Diğer taraftan baktığımız zaman ekibin şöyle bir özelliği de çıkıyor ortaya. Ekibin kurucuları sadece oyuncu olarak görev almamış oyunda.Kimi ışık tasarımında, kimi ise kostüm tasarımında elini taşın altına koymuş. Bu ruh bile gelecek adına büyük ümitler vaat ettiğinin kanıtı. Tiyatroya olan koşulsuz sevginin en büyük göstergesi değil midir sizce de? Bir ekip olmanın, ekip olabilmenin tarifsiz mutlulukları ve heyecanları çok net geçiyor bize.
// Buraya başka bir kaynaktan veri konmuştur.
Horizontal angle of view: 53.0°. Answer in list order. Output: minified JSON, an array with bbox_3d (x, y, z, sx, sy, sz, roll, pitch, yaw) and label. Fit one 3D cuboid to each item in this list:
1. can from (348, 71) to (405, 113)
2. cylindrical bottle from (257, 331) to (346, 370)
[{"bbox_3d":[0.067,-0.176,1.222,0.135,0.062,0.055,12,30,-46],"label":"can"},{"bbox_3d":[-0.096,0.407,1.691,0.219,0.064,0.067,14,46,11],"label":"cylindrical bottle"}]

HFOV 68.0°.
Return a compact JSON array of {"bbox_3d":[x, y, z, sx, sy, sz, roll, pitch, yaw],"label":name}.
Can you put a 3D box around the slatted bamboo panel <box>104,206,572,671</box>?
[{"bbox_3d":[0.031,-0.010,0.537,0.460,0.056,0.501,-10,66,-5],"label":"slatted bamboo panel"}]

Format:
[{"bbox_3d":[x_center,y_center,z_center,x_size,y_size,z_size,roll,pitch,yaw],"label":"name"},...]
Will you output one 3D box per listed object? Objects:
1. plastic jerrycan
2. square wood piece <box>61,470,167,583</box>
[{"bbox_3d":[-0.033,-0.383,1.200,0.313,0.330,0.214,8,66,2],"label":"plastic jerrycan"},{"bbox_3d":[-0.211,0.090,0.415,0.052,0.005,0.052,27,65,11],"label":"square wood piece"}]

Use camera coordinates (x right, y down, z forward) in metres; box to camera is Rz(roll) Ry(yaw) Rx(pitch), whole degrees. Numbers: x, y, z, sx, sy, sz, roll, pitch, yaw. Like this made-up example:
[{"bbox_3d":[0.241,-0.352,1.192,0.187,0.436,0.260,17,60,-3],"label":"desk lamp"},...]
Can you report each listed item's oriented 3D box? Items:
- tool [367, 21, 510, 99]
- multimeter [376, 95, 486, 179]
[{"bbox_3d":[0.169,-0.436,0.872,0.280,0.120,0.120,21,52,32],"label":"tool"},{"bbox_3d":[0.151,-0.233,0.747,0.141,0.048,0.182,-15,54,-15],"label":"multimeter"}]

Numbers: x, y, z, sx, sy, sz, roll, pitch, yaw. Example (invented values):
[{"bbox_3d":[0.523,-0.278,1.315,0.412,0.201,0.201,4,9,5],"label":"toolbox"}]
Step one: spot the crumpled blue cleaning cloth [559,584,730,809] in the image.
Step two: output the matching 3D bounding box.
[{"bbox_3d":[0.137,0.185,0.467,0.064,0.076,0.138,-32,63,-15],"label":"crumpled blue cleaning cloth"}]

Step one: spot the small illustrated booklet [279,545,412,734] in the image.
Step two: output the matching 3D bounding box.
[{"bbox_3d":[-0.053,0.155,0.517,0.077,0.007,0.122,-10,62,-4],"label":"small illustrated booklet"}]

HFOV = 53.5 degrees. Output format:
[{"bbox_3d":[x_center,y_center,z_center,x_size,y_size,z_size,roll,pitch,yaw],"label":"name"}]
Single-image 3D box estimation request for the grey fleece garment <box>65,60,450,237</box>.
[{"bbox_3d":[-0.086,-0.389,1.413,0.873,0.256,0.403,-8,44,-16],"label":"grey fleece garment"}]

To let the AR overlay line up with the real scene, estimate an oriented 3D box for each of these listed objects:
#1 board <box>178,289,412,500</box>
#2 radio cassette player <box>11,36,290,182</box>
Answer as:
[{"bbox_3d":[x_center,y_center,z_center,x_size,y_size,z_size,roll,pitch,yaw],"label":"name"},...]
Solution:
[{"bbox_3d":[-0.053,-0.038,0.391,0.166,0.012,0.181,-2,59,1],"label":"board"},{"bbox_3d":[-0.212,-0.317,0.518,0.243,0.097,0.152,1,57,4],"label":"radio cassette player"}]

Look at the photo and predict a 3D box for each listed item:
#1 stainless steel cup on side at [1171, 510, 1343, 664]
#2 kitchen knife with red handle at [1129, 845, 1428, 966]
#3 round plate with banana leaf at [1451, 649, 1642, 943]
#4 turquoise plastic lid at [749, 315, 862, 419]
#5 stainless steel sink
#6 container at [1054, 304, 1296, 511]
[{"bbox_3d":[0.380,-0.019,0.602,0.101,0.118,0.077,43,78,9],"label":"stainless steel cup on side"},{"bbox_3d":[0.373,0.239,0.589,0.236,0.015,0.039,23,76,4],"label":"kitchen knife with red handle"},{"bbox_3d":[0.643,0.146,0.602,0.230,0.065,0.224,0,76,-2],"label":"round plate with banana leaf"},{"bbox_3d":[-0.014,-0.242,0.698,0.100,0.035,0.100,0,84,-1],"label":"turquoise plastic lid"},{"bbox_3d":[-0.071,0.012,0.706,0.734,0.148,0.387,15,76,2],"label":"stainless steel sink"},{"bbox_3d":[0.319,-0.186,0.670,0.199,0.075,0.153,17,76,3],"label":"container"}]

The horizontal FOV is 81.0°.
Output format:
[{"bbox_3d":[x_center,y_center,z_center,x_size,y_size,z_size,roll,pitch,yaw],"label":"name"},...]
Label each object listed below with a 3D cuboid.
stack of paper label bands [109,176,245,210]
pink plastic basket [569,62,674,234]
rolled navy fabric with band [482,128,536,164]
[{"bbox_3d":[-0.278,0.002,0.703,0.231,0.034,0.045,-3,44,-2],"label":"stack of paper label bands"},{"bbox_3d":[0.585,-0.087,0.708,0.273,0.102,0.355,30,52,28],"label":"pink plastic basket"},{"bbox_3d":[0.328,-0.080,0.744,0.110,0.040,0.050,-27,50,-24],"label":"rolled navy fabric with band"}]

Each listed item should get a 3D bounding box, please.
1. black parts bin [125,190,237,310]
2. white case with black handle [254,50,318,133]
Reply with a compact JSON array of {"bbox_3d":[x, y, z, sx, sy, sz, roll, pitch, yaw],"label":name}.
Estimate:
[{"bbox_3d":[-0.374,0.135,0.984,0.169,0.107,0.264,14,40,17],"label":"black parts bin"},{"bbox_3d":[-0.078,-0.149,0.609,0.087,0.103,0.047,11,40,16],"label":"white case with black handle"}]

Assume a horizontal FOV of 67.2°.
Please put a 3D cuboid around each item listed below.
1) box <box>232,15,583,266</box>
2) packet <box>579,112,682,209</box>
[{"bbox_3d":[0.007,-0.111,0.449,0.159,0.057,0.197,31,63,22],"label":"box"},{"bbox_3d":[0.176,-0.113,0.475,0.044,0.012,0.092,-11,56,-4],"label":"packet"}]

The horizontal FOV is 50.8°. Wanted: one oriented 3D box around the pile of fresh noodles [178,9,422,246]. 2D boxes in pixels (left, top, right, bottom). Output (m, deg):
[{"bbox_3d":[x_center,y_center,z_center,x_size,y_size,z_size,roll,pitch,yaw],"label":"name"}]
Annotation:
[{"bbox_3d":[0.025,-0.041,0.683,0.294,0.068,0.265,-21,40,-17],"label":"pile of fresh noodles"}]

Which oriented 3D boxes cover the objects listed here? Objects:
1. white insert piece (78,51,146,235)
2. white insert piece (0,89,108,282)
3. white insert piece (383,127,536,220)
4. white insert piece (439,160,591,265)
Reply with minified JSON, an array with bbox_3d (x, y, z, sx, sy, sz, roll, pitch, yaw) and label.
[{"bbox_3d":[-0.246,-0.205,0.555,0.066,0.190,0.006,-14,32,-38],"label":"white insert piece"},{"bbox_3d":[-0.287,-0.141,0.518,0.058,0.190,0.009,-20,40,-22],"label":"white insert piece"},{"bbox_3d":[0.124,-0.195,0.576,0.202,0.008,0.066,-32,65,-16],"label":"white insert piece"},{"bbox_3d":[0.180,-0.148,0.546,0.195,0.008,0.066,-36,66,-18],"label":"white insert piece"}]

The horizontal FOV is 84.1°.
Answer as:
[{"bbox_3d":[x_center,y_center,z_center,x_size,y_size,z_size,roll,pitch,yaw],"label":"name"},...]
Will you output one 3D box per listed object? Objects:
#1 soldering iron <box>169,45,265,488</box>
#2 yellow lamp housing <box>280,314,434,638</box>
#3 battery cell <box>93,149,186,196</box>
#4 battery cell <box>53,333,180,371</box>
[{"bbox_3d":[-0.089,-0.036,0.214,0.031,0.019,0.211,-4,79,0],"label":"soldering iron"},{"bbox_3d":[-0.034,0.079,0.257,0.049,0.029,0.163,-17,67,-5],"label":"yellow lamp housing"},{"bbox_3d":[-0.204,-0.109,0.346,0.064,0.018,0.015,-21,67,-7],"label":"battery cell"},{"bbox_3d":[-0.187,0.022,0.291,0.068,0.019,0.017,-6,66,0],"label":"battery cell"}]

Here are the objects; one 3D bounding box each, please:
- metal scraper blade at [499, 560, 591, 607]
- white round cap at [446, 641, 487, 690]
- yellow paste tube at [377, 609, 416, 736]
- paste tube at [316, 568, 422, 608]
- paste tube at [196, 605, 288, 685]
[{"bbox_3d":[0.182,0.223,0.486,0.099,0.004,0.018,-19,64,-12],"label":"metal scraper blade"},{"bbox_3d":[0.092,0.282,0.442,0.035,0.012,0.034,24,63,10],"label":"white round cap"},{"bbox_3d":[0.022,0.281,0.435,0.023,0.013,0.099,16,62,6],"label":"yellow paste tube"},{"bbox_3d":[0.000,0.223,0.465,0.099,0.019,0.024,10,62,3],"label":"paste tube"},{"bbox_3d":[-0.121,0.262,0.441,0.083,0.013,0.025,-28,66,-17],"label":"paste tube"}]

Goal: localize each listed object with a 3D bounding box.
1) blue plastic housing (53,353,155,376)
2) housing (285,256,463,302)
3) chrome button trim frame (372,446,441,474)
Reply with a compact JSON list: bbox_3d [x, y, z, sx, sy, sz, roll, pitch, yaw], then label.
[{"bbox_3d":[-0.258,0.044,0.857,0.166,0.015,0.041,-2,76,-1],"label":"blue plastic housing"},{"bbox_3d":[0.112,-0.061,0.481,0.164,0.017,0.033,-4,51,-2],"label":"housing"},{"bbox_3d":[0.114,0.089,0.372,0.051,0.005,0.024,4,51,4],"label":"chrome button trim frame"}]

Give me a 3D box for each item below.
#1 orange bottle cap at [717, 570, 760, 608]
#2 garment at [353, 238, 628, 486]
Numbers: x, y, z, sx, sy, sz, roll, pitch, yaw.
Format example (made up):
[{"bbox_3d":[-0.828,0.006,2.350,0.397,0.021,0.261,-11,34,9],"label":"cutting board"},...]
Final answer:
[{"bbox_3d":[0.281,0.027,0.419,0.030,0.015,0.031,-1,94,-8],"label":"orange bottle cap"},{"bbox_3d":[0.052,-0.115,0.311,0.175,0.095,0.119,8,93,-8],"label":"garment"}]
Gülay Say’ın oyunculuğun yanı sıra kostümlerde H. Sahra Kınay ile birlikte tasarladığı kostümler karakterin ortaya çıkmasını ve rahat etmesini sağlamış. İlk bakışta dönemi ve karakteri seyirciye geçirmeyi sağlayan iki başarılı tasarımcıyı da kutlarım. Oyunun ışık tasarımı, yönetmen, oyuncu ve oyunun uyarlamasını yapan Deniz Şen Hamzaoğlu’na ait. Dekor görevi yapan ışık tasarımlarında oyunun bir yandan kasvetli havasını verirken bir yandan da içselleştirmesini sağlamış.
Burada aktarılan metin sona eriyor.